As usual, when it comes to anything gay-related, nobody lost control quite like Louis Gohmert, the queer-bashing Republican representative from Tyler. “We’re saying, ‘We’re shoving this down your throat,’ ” Gohmert exclaimed as part of a fist-waving, hollering rant on the House floor.

“The military is not a social experiment,” he fumed. “We are sending them out there with a mission to protect this country.” He went on: “If someone has to be overt about their sexuality, whether it’s in a bunker whether confined under fire, then it’s a problem,” the grammatically challenged congressman bellowed. “That’s what repeal of don’t ask, don’t tell does. It says, ‘I have to be overt. I don’t care; I want this to be a social experiment.’

What’s all that talk about being “overt” have to do with anything? It’s the equivalent of that age-old expression of bigotry disguised as tolerance: “I don’t care what you do, just don’t throw it in my face.” Which is tantamount to saying: keep it hidden, out of sight, out of mind, because it’s too vile for normal people to be exposed to.

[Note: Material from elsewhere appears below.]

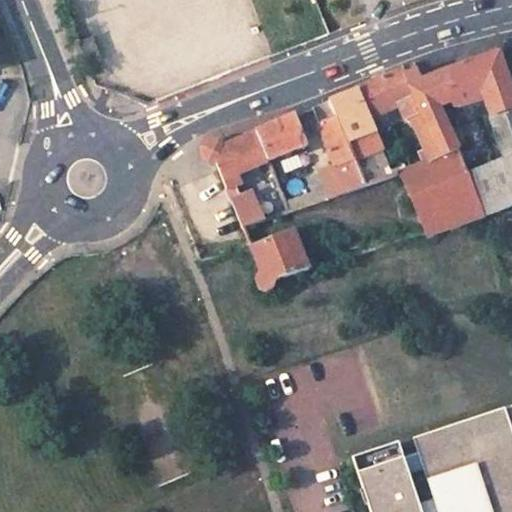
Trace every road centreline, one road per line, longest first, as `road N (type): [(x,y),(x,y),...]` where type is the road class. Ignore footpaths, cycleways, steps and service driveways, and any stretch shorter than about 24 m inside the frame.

There’s nothing surprising about Gohmert’s latest flash of homophobic panic. He seems intent on making a name for himself as the congressman who most irrationally fears The Gay. Of course, he has plenty of company. Other Texas members, including Republican Michael McCaul of Katy and Pete Olson, Republican of Sugar Land, have argued against the repeal in similar—though politer—terms. “The United States military is not the entity that should be used for social experimentation,” Olson told the Houston Chronicle. “We’ve got men and women over there fighting, in harm’s way. We don’t need to introduce anything new right now.”

But nobody tops Gohmert. Last September, in a YouTube-ready rant on the House floor against the Matthew Shepard Hate Crimes Act, Gohmert outdid himself, equating homosexuality with bestiality, necrophilia and pedophilia: “If you’re oriented toward animals, bestiality, then, you know, that’s not something that can be used, held against you or any bias be held against you for that. Which means you’d have to strike any laws against bestiality, if you’re oriented toward corpses, toward children, you know, there are all kinds of perversions, […] pedophiles or necrophiliacs or what most would say is perverse sexual orientations …”

Ah, sweet reason! Gohmert went on, on that memorable occasion, to suggest that giving such “perverse” people special privileges is taking America right down the slippery slope toward Nazism.

At least now, with the likely repeal of the ban on military service, Gohmert is spitting his venom into a fierce wind. Public opinion has been thoroughly transformed on this issue since Bill Clinton struck his Don’t Ask, Don’t Tell compromise in 1993. Meanwhile, more than 14,000 gay service men and women have been stopped from voluntarily serving the country because of the policy.

That injustice is about to end. And homophobes like Gohmert will have to find new ways to embarrass themselves. I feel confident that he will manage. There are always prejudices to stoke and people to pick on for political gain. And there will always be members of Congress who are no-count and sorry enough—or just plain hateful enough—that they can’t resist the temptation.